Borrowing from Mom and Dad after a certain age can make you bristle if you’re otherwise independent and accustomed to supporting yourself. However, it can make solid financial sense for both parties in certain cases.
An intra-family loan should have an interest rate of at least the Applicable Federal Rate (AFR), which is published monthly by the IRS here (https://apps.irs.gov/app/picklist/list/federalRates.html). There are AFRs for different loan terms. The short-term AFR can be used for loans up to 3 years. The mid-term AFR can be used for loans over 3 years but less than 9 years. The long-term AFR is used for loans over 9 years.
The IRS publishes the AFR monthly. For July, the long-term AFR with monthly compounding was 2.16%. This rate is lower than what you can obtain from most commercial lenders, which generates savings for the borrower. A $300,000, 15-year loan at 3% will cost the borrower $72,914 in interest. If the rate is the AFR, the borrower will pay $51,488 in interest over the life of the loan. Interest savings will be $21,426. Furthermore, the monthly payment will be $119 less because of the lower interest rate.
There is little to no burden on the borrower to prove he or she is a good debtor. Mom and Dad need not follow the lending standards of banks. Therefore a child with a low credit score would be able to obtain a loan from his parents when he might not be able to obtain financing from other lenders.
However, there needs to be an expectation of repayment or else the loan might be challenged by the IRS. For a particularly risky borrower, consider having some sort of collateral on the debt. Loans made to trusts often require the trust have assets or “seed funding” for this reason.
Income Tax Considerations
The parents must report and pay income taxes on the interest paid to them. The children will be able to deduct the interest paid depending on how they used the loan proceeds. For example, if the loan is a mortgage on a home, the interest will be deductible subject to the usual rules around mortgage interest deductions.
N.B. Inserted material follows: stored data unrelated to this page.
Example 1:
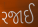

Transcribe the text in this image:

રજાઈ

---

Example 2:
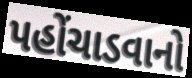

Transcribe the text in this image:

પહોંચાડવાનો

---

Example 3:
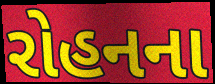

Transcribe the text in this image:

રોહનના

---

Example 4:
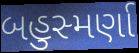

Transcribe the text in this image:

બહુસ્મર્ણા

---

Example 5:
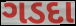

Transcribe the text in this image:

ગડદાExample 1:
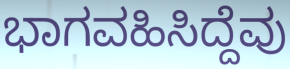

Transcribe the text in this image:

ಭಾಗವಹಿಸಿದ್ದೆವು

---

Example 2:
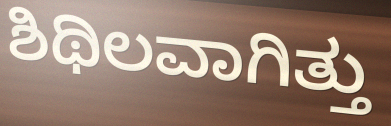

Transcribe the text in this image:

ಶಿಥಿಲವಾಗಿತ್ತು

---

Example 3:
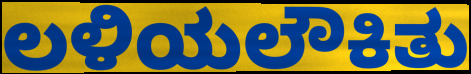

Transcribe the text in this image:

ಲಳಿಯಲೌಕಿತು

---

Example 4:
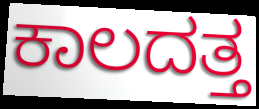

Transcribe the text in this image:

ಕಾಲದತ್ತ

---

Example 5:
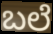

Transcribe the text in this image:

ಬಲೆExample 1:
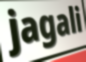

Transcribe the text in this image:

jagali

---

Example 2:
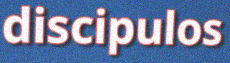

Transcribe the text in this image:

discipulos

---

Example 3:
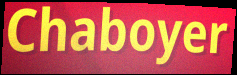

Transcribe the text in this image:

Chaboyer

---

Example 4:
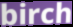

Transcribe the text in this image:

birch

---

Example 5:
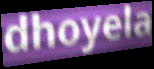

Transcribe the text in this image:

dhoyelaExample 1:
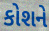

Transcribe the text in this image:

કોશને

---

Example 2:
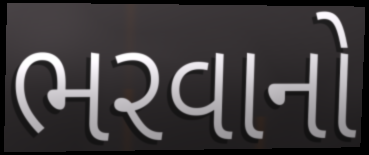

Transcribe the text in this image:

ભરવાનો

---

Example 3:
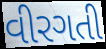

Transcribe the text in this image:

વીરગતી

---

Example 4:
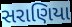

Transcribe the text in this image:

સરાણિયા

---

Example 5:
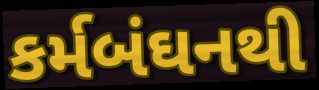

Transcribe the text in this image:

કર્મબંઘનથી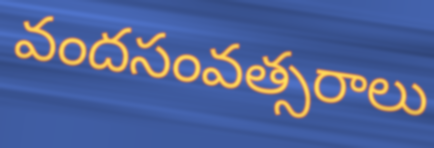
వందసంవత్సరాలు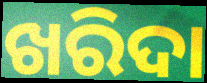
ଖରିଦା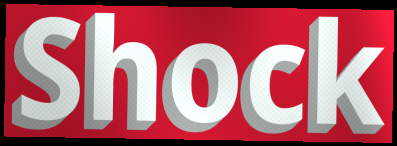
ShockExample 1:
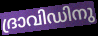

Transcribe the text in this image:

ദ്രാവിഡിനു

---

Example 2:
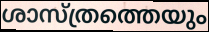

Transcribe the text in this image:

ശാസ്ത്രത്തെയും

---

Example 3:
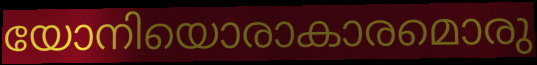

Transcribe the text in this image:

As long as the interest rate is at least the AFR, there are no additional imputed interest or gift-tax concerns.
Benefits to the Parents
Other than helping the kids, what is in it for the parents?
To parents, wealth transfer is the main benefit of an intra-family loan. Loans are often used as an “estate freeze” technique. For estate tax purposes, the value of the loaned funds is locked in at the value of the note and earning very little interest. If the children then invest the funds, the future appreciation will be outside of the parent’s estate. Potential opportunities arise if the expected growth or income of the investment exceeds the interest cost of the note.
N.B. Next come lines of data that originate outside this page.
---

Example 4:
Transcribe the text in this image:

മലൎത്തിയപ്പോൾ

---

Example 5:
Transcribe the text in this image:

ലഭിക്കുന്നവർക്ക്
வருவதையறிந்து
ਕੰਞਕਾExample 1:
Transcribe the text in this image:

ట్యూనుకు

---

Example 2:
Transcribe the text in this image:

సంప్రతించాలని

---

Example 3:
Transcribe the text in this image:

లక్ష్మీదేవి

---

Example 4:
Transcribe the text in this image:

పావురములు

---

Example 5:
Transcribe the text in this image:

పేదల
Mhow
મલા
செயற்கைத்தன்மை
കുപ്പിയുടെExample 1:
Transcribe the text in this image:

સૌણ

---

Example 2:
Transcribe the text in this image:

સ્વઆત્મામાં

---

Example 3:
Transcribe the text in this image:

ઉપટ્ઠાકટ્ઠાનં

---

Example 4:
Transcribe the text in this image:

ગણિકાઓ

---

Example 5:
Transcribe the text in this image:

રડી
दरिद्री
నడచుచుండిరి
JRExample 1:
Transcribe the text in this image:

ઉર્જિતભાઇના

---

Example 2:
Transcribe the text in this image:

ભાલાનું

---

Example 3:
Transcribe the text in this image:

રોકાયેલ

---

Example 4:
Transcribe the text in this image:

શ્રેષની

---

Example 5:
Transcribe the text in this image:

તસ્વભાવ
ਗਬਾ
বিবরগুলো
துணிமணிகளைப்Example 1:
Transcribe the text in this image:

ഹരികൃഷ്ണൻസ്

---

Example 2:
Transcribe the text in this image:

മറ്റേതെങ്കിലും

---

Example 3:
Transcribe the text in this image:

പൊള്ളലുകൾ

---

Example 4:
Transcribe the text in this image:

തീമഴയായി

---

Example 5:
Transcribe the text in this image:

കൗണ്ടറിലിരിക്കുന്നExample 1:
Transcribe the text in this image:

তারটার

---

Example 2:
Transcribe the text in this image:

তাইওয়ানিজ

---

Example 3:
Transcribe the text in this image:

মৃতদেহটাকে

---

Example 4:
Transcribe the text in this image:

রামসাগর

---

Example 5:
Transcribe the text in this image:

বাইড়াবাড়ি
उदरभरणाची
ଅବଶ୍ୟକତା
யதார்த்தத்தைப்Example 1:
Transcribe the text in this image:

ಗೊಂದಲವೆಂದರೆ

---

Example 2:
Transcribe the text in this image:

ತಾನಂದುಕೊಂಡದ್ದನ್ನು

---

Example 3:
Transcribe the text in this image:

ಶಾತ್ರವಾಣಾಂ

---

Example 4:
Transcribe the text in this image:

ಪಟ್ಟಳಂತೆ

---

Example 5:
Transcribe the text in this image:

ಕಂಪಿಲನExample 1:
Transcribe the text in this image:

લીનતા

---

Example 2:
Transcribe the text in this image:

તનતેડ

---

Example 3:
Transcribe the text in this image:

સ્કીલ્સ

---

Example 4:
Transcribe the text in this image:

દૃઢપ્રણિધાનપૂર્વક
Also, if structured properly, the loan will not be a gift and therefore will not utilize the annual exclusion or lifetime exemption. This makes intra-family loans a particularly useful wealth-transfer tool for those who have already used their lifetime exemption or are otherwise hesitant to dip into it.
We will delve deeper into the uses of intra-family loans in future posts.
If you are going to make an intra-family loan, get it in writing. Have an attorney draft proper notes. This adds legitimacy and clarity to the transaction should it ever be contested. Additionally, the family needs to treat the loan as a bona fide loan. Payments need to be made on time and thorough records need to be kept.
One of my greatest concerns with intra-family loans is the family dynamic. Is there is any concern about a child being unable to repay the loan? If a child defaults, how will the parents respond? Is the debtor/creditor relationship going to make Thanksgiving dinner awkward? All parties need to be open and honest about their comfort level with intra-family loans before executing this strategy.